Con queste poche parole Ursula von der Leyen, presidente della Commissione europea, a torto o ragione, ha dato ieri un’altra bella mazzata all’Italia, il cui Pil è sostenuto nella ragguardevole proporzione del 13% dall’industria del turismo, in particolare quello estivo.

Tutti noi siamo abituati a pensare alle vacanze estive come a un fatto personale, a un diritto accessorio marginale e, quindi, facilmente rinunciabile. «La gente muore e tu pensi alle vacanze» è una frase che in queste ore avrebbe anche senso. Ma solo in teoria, in punta di una retorica etica. Ai più sfugge infatti che il settore – oltre a produrre come detto il tredici per cento della ricchezza complessiva – dà lavoro, direttamente e indirettamente, a cinque milioni di cittadini, più o meno un occupato su cinque.
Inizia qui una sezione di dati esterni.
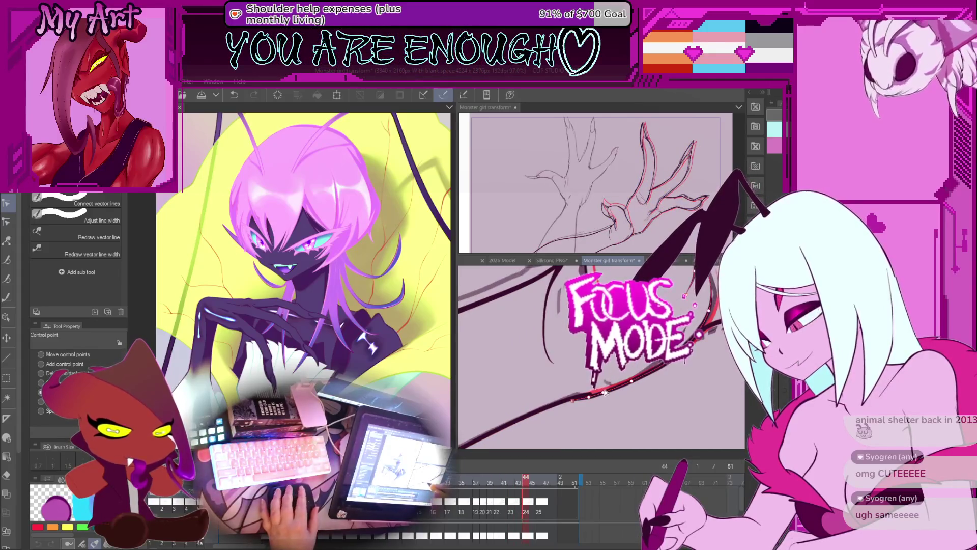
scroll(606, 393, "up", 2)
Da tutto ciò si deduce che il problema non riguarda, come potrebbe apparire, i bagnini di Rimini o gli albergatori della Liguria, ma tutti noi, e non solo in quanto vacanzieri più o meno spensierati. Spero che il dottor Colao, commissario straordinario alla Fase 2, abbia ben chiaro questo problema, che per urgenza (la stagione sta per partire, anzi, in tempi normali sarebbe già iniziata) e per dimensioni economiche è assolutamente prioritario.